DOCUMENT EXTRACT:
————————
Presentations at the Vintage Computer Festival, June 2010

by WordChazer

Bletchley Park welcomed a motley and colourful crew of retro computer enthusiasts to the Vintage Computer Festival over the weekend of 19 and 20 June 2010.

Whilst ostensibly there to spend some time playing with the old equipment on show as part of The Vintage Computer Festival, and as an added bonus pay a visit to the National Museum of Computing located at the site, they were also treated to a variety of presentations, talks, question-and-answer sessions and concerts over the course of the weekend.

The photo was originally uploaded to flickr on 19 October 2008 by VoxPelli.

Organised as a counterpoint to the frenzied vintage Atari gaming going on in some areas, these presentations were broadly divided into two types, the talks given by The National Museum of Computing’s staff, repeated throughout the weekend, about the machinery they were working so hard to restore and specialist one-off presentations by the likes of Sophie Wilson (Acorn), Chris Serle (The Computer Programme), Karl Pantling-James (Retro Computer Museum) and Pixelh8 (chip tune musician).
————————
Dataset entries:
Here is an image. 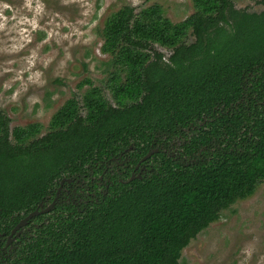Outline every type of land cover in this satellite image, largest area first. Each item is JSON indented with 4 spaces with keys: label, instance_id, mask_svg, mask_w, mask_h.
<instances>
[{
    "label": "trees",
    "instance_id": "obj_1",
    "mask_svg": "<svg viewBox=\"0 0 264 264\" xmlns=\"http://www.w3.org/2000/svg\"><path fill=\"white\" fill-rule=\"evenodd\" d=\"M193 2L195 13L181 22L159 3L139 13L126 5L107 18L101 52L110 57L106 87L116 105L86 78L81 100L68 99L41 137L40 123L11 128L0 110V230L34 212L64 178L100 174L132 146L136 163L159 134L212 119L190 147L224 137L231 148L202 169L155 155L150 176L116 180L84 214L45 226L19 264H180L223 210L264 182V11Z\"/></svg>",
    "mask_w": 264,
    "mask_h": 264
},
{
    "label": "rangeland",
    "instance_id": "obj_2",
    "mask_svg": "<svg viewBox=\"0 0 264 264\" xmlns=\"http://www.w3.org/2000/svg\"><path fill=\"white\" fill-rule=\"evenodd\" d=\"M155 3L173 22L196 11L193 0H0V110L11 128L40 123L46 135L53 114L73 96L81 100L89 86L78 84L86 78L116 105L106 87L110 57L101 52L105 21L126 5L139 13ZM234 3L264 11V0ZM180 264H264V182L199 234Z\"/></svg>",
    "mask_w": 264,
    "mask_h": 264
},
{
    "label": "flooded vegetation",
    "instance_id": "obj_3",
    "mask_svg": "<svg viewBox=\"0 0 264 264\" xmlns=\"http://www.w3.org/2000/svg\"><path fill=\"white\" fill-rule=\"evenodd\" d=\"M211 121L213 120L197 121L191 128L183 129L182 132L176 134L157 135L151 143L149 153L154 150H159V152L154 153L144 162L141 160L149 153L136 163H133L132 159L127 156L135 150L132 146L125 151V154L108 161L100 174L91 171L88 175L64 178L65 181L63 179L58 182L37 208L39 211L48 210L47 212L29 220L24 226L17 229V226L29 216L21 214L24 217L12 229L9 231L0 230V264H19L23 259V254L28 253L30 245L40 239L39 236L45 226H49L50 222H54V219L61 215L67 217L69 214L74 215L75 211L78 214H84L89 207L99 204L109 195L116 180L121 183H129L150 176L156 170L157 163L154 157L157 154L166 155L179 166L192 169H202L207 166V163L214 159V153L220 151L225 153L226 149L231 148L229 140L224 137H221L220 141L213 137L208 145L196 141L194 144H198L190 147L194 133L203 128L206 129L207 124ZM68 179L72 181L69 182ZM131 179L133 180L131 181ZM225 211L223 210L221 218Z\"/></svg>",
    "mask_w": 264,
    "mask_h": 264
},
{
    "label": "water",
    "instance_id": "obj_4",
    "mask_svg": "<svg viewBox=\"0 0 264 264\" xmlns=\"http://www.w3.org/2000/svg\"><path fill=\"white\" fill-rule=\"evenodd\" d=\"M159 152V150H154V151H151L148 155H146L142 160L141 162H144L145 160L149 159L154 153H157ZM66 179H64L63 181H65ZM133 179H131L132 181ZM69 182H71L72 180L71 179H68ZM48 210H45V211H39V209L35 210L34 212H32L31 214H29V216L27 218H25L18 226H17V229L24 226L25 223H27L29 220L39 216L40 214L42 213H45L47 212Z\"/></svg>",
    "mask_w": 264,
    "mask_h": 264
}]
</instances>
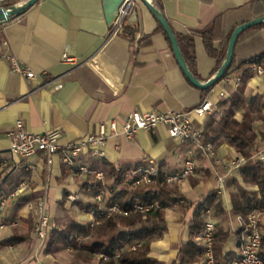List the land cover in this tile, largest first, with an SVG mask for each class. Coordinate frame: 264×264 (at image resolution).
I'll use <instances>...</instances> for the list:
<instances>
[{
  "label": "crops",
  "instance_id": "1",
  "mask_svg": "<svg viewBox=\"0 0 264 264\" xmlns=\"http://www.w3.org/2000/svg\"><path fill=\"white\" fill-rule=\"evenodd\" d=\"M25 1L7 0L6 4ZM151 1L161 10L175 35L193 38V71L201 82L211 77L215 62L207 56L196 31L212 27L217 45L221 35L264 15V0ZM123 25L126 30L135 31L133 40L121 30L111 33L102 0H39L5 26L6 45L0 48V55L15 57L35 77L29 80L11 72L9 63L0 58V164L7 163L6 168H0V190L3 187L9 195L23 186L22 191L8 199L5 208L0 210L2 222L15 223L14 227L0 231V242L13 236L24 238L17 245L0 248V264H60L46 251L52 229L48 231L47 240L36 238L33 229L37 215L27 208L28 203L44 201L50 225L52 219L60 217L61 213L66 216L69 210L67 204L61 205L65 194H75L79 202L92 204L89 202L91 172L76 174L63 165L58 156L51 166L46 165L41 154L26 161L12 157L7 134L14 129L17 119L32 133L58 131L59 144L63 145L87 136L99 124L112 118L122 120L133 112H185L201 102V90L186 80L165 36L157 30V21L140 0H135L134 10ZM147 35L149 43L138 47V41ZM263 51L264 27L249 28L236 41L231 66ZM64 53L73 56L76 64L65 62ZM187 53L191 55L189 50ZM57 83L62 84L60 89L54 88ZM224 85L223 81L219 82L206 97L214 107L221 93H224L222 99L228 97ZM244 97L247 101L264 99V74L251 73ZM206 117L193 116V121L203 124ZM242 117L243 111L234 116L237 121ZM253 128L258 135V149L264 148V119L255 120ZM189 148L188 144L169 138L164 126H158L151 132H137L132 142L118 136L109 138L103 146V159L116 167H134L152 159L158 167L163 166L164 173H170L182 167ZM213 150L215 157L208 159L196 152L198 163L194 175L176 184L189 206L164 210L167 231L152 244L150 252L151 257L163 264L172 263L179 244H185L190 238L198 240L200 231L190 234L194 210L210 192H216L215 173L224 178V190L219 198L230 230L224 252L230 253L233 259L239 255L240 233L237 237V232L243 221L232 211L231 196L236 192L234 181L245 190L251 185L240 181L238 171L228 173L225 168V162L235 155L233 147L221 142L213 146ZM96 162L79 157L75 166L86 165L91 171V168L96 169ZM4 197L0 196V200ZM76 210V221L89 217ZM209 210L217 225L213 210ZM28 218L33 225L30 232L21 226V221ZM15 227L20 228L18 233L12 231Z\"/></svg>",
  "mask_w": 264,
  "mask_h": 264
},
{
  "label": "trees",
  "instance_id": "2",
  "mask_svg": "<svg viewBox=\"0 0 264 264\" xmlns=\"http://www.w3.org/2000/svg\"><path fill=\"white\" fill-rule=\"evenodd\" d=\"M8 6L10 5L6 3L3 5V7ZM256 27H264V25ZM234 28L227 34L221 35L217 45L215 44L217 37L212 27L196 31V34L202 39L207 56L215 62L211 76L225 58L229 38ZM157 30L163 33L171 49L170 43L158 23ZM121 32L131 40L134 39V30L128 31L123 25ZM175 36L187 66L195 75L193 71V38L182 35ZM148 43L149 36L147 35L138 41V47ZM188 50L191 55H188ZM257 65L264 69V51L236 66H230L219 82L227 76H234L240 77L241 84L235 90L224 85L223 89L228 93V97L219 99L213 112L206 117L202 127L201 142L203 144L215 146L221 142H227L238 155L248 160L246 165L238 171L239 178L244 185L256 186V191L248 192L244 186L234 181L236 192L231 196L232 211L242 219H245L247 214L253 210L264 212V168L260 163L251 160L252 153L258 149L256 145L258 135L253 128V122L257 119H264V99L250 98L247 101L244 97V88L251 76V68ZM212 88L201 90V101L206 99ZM239 111H243L241 121L234 118ZM96 163V169L91 168L90 186L92 193L103 191L102 200L100 203L92 204H83L79 201L74 203L84 212L91 213L95 223L85 225L75 221L63 222L61 230L53 228L50 231L46 251L49 252L52 248H70L76 259L86 262H93V255L97 254L102 256L98 259L97 264H163L162 261L151 257L150 252L152 244L161 239L167 231L164 210L177 203L179 199L184 202L180 206L181 208H187L189 202L179 192L176 185H170L164 181L165 173L162 165L159 166L158 179L154 185L133 186L130 183L133 171L141 164L134 167H116L104 159ZM99 168L103 171L106 184L96 182L94 179L92 172ZM3 183L5 186L6 180ZM7 195L8 193L4 192V188L1 187L0 196ZM65 197L66 194L63 196L61 205L64 204ZM135 203H157L159 209L141 213L132 210ZM111 206H118L125 211V214L107 216L106 210ZM209 209L213 210V216L217 218L213 240L214 262L215 264H229L233 260L232 255L224 252L230 236L228 216L215 191L210 192L196 206L193 215L194 225L190 227V234L201 231L205 214ZM21 226L30 232L33 227L32 221L29 218L22 220ZM238 235L239 232H237V237ZM20 237L13 236L0 242V248L19 244L24 239ZM202 255L203 249L199 242L190 238L185 244L178 245L176 256L171 264H195L201 261ZM259 256L264 260V233L261 238Z\"/></svg>",
  "mask_w": 264,
  "mask_h": 264
},
{
  "label": "built area",
  "instance_id": "3",
  "mask_svg": "<svg viewBox=\"0 0 264 264\" xmlns=\"http://www.w3.org/2000/svg\"><path fill=\"white\" fill-rule=\"evenodd\" d=\"M6 1L0 0V8L3 7ZM134 6L135 0L123 1L111 25V33L114 34L122 29L124 20L132 13ZM8 23H0V48L6 45V40L3 38V31ZM0 58L5 59L9 63L11 72L25 76L29 80L35 77L30 70L22 67L15 57L11 55H0ZM63 60L72 65L76 64L75 58L68 55V53L63 54ZM251 73L254 75H263L264 69L257 65L251 68ZM223 82L226 86L234 89L240 86L241 79L240 77L227 76L223 79ZM61 87V83H57L54 86L55 89H60ZM220 97L223 98L224 93H221ZM213 109V102L210 99H205L191 110L185 112H133L122 118V120L115 118L109 119L99 124L95 131L87 136L63 145L59 144L60 133L58 131L51 130L43 133H32L25 129L22 120L17 119L14 124V129L7 134L9 139V152L12 157H18L25 161L36 154H41L47 166H51L54 157L58 156L61 163L74 170L76 174L86 175L91 172L86 165L75 166L79 157H88L95 161L103 159V146L109 138L118 136L125 141L132 142L137 132H151L158 126H164L169 138L190 146L182 167L178 171L164 174V181L167 184H179L194 175L198 163L196 152L207 159L215 157L213 146L201 142L203 124H197L193 121V116L200 118L209 116L213 112ZM251 160L260 163L264 168V148L254 151ZM247 161L246 158L235 152V155L225 162V168H228L229 171H239L246 165ZM6 167L7 163L3 162L0 164L1 169ZM92 173L96 182L105 183L104 174L100 169L94 170ZM158 175L159 167L157 163L152 159H147L139 168L133 171L130 183L133 186L141 184L154 185L158 179ZM215 179L217 181L216 193L219 196L224 190V178L215 173ZM254 188V186H247L246 190L249 192ZM22 189L23 186L21 185L8 196L2 198L0 200V210L5 208L8 199L15 197ZM102 194V191L94 193V197L98 202L101 200ZM75 197L74 195H68L67 200L71 202L75 200ZM183 203V200L179 199L171 207H178ZM27 208L37 215L33 229L36 238L40 241L47 240L48 231L55 226L53 224L50 225V217L45 210L44 201L28 203ZM156 209H159V204L157 203H135L132 207L133 211L141 213ZM106 214L107 216L123 215L125 211L118 206H111L106 210ZM240 219L243 222L239 230V255L230 261L229 264H264V260L259 256L261 238L264 233V212L253 210L247 214L245 219L241 217ZM93 222L91 221V224ZM14 225V222H11L9 225L0 222V231ZM215 227L216 220L211 216V211L207 210L203 228L199 232L197 240L203 249L201 264H215L213 254Z\"/></svg>",
  "mask_w": 264,
  "mask_h": 264
},
{
  "label": "water",
  "instance_id": "4",
  "mask_svg": "<svg viewBox=\"0 0 264 264\" xmlns=\"http://www.w3.org/2000/svg\"><path fill=\"white\" fill-rule=\"evenodd\" d=\"M37 1L39 0H26L25 2L17 5H10L8 7L0 8V23H7L13 21L14 19L24 14L33 5H35ZM102 1H103V8H104L106 22L108 25L111 26L116 18L120 5L123 3L124 0H102ZM140 1L144 4V6L149 11V13L155 18L157 23L161 26L163 32L165 33L170 43L175 60L180 70L182 71L183 75L185 76L186 80L192 86H194L199 90H206L212 88L226 74V72L228 71V69L232 64L234 47L240 34L249 28L256 27L259 25H264V15H262L236 26L230 35L226 55L222 64L206 82H201L199 79H197V77L190 71L189 67L187 66V63L177 43L176 36L171 30L161 10L151 0H140Z\"/></svg>",
  "mask_w": 264,
  "mask_h": 264
},
{
  "label": "rangeland",
  "instance_id": "5",
  "mask_svg": "<svg viewBox=\"0 0 264 264\" xmlns=\"http://www.w3.org/2000/svg\"><path fill=\"white\" fill-rule=\"evenodd\" d=\"M101 170V169H100ZM226 170H227V172L228 173H231V172H233V171H229V169L228 168H226ZM102 171V170H101ZM103 172V171H102ZM220 177H223V175L221 176V175H219ZM191 177V176H190ZM105 179V178H104ZM105 182H106V180H105ZM103 184V183H102ZM104 184H106V183H104ZM173 185H176V184H173ZM251 186H254V185H251ZM255 188H254V192L256 191V186H254ZM101 191V190H100ZM249 192H252V191H249ZM92 193V192H91ZM97 193V192H96ZM102 193H103V191H102ZM68 195H74V196H76L75 197V200H73V201H71V202H69L68 200H67V196ZM68 195H66V197H65V204H67V206H68V211H66L67 212V214H66V216L65 215H63L62 213L60 214V217H58V218H54V219H52V222H53V225L55 226L54 228H56V229H58V230H61V225H62V223L63 222H65V221H75V222H79V223H81V224H85V225H93L94 223H95V219H94V217H93V215L91 214V213H87V212H84L83 210H81L79 207H77L74 203L75 202H77L78 201V197H77V195H75V194H68ZM102 196H103V194H102ZM101 200H102V197H101ZM100 200V201H101ZM100 201L98 202L96 199H95V197H94V193H92V196H91V199L89 200V202H91V203H100ZM64 205V204H63ZM62 205V206H63ZM71 207H74V208H71ZM78 209L79 211H81V212H83V213H87V214H89V217H86L85 219L83 218V219H79V221H76L74 218H75V214L77 215V213H78V211L76 210V209ZM70 212V213H69ZM69 213V214H68ZM71 214V215H70ZM91 221H94L92 224H91ZM0 222L1 223H3V224H5V225H9L11 222H7V223H4V222H2V219H0ZM12 227H14V226H10V227H8V228H12ZM19 229L20 228H18V227H15L12 231H14V233H18L19 232ZM4 230V229H3ZM2 231V230H1ZM49 239V238H48ZM48 243V242H47ZM46 250H47V248H46ZM49 253H51L54 257H55V259L58 261V263H60V264H97V261H98V259H100L102 256H100V255H97V254H95V255H93V262H86V261H81V260H78V259H76L74 256H73V252H72V250L70 249V248H67V249H61V248H52L50 251H49ZM104 259H105V257H103Z\"/></svg>",
  "mask_w": 264,
  "mask_h": 264
}]
</instances>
————————
Write out the article about presentations at the June 2010 Vintage Computer Festival word for word, from its title through its final sentence.

EXPECTED ANSWER:
Presentations at the Vintage Computer Festival, June 2010

by WordChazer

Bletchley Park welcomed a motley and colourful crew of retro computer enthusiasts to the Vintage Computer Festival over the weekend of 19 and 20 June 2010.

Whilst ostensibly there to spend some time playing with the old equipment on show as part of The Vintage Computer Festival, and as an added bonus pay a visit to the National Museum of Computing located at the site, they were also treated to a variety of presentations, talks, question-and-answer sessions and concerts over the course of the weekend.

The photo was originally uploaded to flickr on 19 October 2008 by VoxPelli.

Organised as a counterpoint to the frenzied vintage Atari gaming going on in some areas, these presentations were broadly divided into two types, the talks given by The National Museum of Computing’s staff, repeated throughout the weekend, about the machinery they were working so hard to restore and specialist one-off presentations by the likes of Sophie Wilson (Acorn), Chris Serle (The Computer Programme), Karl Pantling-James (Retro Computer Museum) and Pixelh8 (chip tune musician).